*** Opening of DATA FOR PROCESSING ***

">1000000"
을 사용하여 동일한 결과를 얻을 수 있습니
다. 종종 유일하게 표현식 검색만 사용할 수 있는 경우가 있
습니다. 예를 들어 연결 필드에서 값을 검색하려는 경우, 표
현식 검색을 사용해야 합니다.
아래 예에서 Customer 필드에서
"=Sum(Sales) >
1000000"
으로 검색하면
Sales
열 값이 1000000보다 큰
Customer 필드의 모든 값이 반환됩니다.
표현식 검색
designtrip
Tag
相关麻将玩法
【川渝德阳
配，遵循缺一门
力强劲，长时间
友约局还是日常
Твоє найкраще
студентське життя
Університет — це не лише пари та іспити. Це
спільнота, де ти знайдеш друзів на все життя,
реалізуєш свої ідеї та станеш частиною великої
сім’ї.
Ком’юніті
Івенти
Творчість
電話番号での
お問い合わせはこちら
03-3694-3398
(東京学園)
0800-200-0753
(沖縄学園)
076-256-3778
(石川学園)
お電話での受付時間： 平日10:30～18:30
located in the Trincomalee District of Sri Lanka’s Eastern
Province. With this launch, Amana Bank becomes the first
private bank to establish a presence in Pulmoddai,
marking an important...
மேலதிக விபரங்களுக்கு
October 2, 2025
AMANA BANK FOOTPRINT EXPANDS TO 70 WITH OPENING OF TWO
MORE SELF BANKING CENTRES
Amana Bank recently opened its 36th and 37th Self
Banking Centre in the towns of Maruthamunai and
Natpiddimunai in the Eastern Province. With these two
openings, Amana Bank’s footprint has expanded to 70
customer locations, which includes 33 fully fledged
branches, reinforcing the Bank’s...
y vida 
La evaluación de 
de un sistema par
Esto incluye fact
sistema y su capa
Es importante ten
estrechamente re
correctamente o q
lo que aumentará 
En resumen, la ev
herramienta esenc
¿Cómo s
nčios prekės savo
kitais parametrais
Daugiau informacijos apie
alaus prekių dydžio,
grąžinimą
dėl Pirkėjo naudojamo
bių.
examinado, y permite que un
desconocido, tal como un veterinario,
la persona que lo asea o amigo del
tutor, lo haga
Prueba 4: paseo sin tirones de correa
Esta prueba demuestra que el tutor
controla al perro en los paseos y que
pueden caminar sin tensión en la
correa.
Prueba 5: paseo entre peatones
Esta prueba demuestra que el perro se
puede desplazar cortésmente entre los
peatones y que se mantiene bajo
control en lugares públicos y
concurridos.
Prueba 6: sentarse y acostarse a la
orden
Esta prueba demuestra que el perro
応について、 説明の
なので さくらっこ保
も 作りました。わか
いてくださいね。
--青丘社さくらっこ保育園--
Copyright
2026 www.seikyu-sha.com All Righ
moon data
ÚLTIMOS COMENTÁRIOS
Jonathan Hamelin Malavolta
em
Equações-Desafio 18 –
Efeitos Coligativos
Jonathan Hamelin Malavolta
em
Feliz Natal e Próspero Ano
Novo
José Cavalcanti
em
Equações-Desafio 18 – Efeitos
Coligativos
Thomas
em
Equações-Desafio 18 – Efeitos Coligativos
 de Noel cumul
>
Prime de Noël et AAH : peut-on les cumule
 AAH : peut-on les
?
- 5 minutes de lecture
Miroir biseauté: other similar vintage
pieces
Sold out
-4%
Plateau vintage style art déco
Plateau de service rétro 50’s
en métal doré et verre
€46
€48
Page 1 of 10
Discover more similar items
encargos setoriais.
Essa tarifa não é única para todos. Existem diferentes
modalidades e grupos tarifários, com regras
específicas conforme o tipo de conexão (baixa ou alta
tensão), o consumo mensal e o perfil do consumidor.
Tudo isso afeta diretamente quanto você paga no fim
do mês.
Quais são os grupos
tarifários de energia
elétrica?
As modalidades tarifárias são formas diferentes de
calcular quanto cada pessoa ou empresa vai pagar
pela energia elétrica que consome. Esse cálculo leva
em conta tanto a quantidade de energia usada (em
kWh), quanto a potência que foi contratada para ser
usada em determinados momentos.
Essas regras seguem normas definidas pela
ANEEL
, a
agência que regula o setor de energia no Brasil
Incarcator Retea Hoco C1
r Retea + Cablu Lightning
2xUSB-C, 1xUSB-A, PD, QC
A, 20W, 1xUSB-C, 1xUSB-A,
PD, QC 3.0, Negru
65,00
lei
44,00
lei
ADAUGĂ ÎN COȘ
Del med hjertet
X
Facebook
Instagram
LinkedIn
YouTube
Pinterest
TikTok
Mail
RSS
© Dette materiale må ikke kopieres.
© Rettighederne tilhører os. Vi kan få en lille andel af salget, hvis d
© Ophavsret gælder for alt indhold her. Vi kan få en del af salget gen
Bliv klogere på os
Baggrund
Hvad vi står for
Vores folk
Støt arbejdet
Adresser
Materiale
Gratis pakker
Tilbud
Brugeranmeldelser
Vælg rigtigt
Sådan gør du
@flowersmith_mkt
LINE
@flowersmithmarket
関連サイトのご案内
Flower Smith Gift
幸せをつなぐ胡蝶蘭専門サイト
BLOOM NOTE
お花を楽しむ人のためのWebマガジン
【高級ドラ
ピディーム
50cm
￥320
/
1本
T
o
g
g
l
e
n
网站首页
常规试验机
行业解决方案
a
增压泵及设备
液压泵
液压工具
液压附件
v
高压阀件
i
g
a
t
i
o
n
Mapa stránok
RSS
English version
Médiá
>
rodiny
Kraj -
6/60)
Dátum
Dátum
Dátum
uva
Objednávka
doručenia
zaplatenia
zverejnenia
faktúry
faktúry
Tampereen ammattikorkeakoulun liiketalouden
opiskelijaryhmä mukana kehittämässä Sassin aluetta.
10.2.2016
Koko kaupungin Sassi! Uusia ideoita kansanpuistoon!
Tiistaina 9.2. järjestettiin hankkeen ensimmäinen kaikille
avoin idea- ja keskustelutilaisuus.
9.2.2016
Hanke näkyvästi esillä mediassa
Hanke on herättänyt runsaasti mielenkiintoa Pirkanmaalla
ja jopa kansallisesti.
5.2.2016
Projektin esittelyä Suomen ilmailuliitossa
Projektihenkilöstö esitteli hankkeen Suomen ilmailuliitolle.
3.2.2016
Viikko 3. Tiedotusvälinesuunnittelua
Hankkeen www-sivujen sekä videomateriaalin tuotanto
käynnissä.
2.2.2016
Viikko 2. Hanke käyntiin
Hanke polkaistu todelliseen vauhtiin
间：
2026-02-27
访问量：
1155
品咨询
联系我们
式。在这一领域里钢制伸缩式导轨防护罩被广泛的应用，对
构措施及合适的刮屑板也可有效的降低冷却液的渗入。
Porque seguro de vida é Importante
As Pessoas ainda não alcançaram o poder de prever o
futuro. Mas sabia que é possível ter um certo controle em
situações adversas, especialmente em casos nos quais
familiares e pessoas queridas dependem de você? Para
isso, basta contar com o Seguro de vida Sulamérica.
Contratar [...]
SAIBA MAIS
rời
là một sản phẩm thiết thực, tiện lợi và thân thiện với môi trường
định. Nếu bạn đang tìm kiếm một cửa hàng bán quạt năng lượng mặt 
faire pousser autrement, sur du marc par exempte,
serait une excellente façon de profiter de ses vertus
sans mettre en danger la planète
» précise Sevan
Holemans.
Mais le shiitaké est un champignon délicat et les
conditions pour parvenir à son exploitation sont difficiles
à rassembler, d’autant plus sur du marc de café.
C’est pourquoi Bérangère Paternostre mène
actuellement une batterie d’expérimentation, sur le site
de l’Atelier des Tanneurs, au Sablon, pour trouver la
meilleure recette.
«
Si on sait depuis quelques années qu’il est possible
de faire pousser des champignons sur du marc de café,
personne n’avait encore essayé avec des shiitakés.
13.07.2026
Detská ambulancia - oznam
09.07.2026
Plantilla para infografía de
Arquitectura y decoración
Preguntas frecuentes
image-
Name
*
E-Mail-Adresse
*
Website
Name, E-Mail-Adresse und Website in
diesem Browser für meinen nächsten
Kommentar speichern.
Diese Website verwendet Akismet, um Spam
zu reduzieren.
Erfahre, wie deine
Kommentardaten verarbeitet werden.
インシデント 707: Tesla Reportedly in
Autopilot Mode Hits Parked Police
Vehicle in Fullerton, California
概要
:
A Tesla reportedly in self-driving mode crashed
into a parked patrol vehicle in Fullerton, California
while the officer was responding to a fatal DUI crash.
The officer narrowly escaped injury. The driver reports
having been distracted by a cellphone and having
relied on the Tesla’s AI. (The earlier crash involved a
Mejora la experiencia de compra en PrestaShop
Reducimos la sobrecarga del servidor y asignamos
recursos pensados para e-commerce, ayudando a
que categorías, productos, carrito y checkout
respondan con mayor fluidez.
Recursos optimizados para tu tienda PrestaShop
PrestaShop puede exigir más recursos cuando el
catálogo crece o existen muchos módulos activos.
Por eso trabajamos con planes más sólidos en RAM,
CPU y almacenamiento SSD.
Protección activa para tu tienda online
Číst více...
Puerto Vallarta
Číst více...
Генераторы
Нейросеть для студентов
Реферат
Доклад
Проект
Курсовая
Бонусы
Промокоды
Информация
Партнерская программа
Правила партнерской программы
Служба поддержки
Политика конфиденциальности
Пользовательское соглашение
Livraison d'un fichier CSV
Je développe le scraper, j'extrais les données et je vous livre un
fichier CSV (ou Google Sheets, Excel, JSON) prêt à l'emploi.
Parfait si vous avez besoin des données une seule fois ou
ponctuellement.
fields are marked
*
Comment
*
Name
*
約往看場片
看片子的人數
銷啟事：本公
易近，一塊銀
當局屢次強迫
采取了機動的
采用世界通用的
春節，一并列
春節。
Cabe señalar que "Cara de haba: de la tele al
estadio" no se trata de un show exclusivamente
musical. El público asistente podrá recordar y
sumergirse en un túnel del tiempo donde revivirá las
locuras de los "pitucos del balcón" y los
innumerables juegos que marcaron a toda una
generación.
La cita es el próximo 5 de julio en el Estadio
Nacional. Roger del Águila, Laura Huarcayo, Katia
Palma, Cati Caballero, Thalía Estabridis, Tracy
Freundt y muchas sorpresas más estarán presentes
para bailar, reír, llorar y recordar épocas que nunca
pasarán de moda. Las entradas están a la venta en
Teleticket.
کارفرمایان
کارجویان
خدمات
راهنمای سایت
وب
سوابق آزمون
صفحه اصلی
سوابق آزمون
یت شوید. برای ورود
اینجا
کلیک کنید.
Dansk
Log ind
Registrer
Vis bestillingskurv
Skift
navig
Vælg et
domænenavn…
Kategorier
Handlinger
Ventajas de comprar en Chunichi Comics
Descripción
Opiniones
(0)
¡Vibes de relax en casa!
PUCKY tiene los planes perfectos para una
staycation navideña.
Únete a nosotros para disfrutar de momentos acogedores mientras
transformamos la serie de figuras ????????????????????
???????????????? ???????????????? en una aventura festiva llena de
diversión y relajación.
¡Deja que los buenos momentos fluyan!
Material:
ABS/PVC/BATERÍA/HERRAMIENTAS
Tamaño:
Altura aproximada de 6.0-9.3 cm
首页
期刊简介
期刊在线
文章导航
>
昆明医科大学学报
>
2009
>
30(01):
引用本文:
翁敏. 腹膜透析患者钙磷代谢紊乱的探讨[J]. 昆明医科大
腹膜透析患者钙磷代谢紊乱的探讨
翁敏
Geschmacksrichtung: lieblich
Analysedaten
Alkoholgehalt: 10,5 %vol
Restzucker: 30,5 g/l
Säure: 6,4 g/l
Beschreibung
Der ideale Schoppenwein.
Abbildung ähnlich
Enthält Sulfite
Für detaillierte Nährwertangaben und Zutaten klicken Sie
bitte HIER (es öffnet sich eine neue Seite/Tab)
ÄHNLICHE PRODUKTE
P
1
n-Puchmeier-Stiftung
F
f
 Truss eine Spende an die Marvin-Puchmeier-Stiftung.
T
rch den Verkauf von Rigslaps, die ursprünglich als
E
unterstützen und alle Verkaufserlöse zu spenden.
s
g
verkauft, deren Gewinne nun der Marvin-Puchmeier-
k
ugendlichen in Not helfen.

*** Close of DATA FOR PROCESSING ***

## [PROBLEM STATEMENT]
Total lines with "regras" in the records above: report that figure alone.

## [RESULT]
2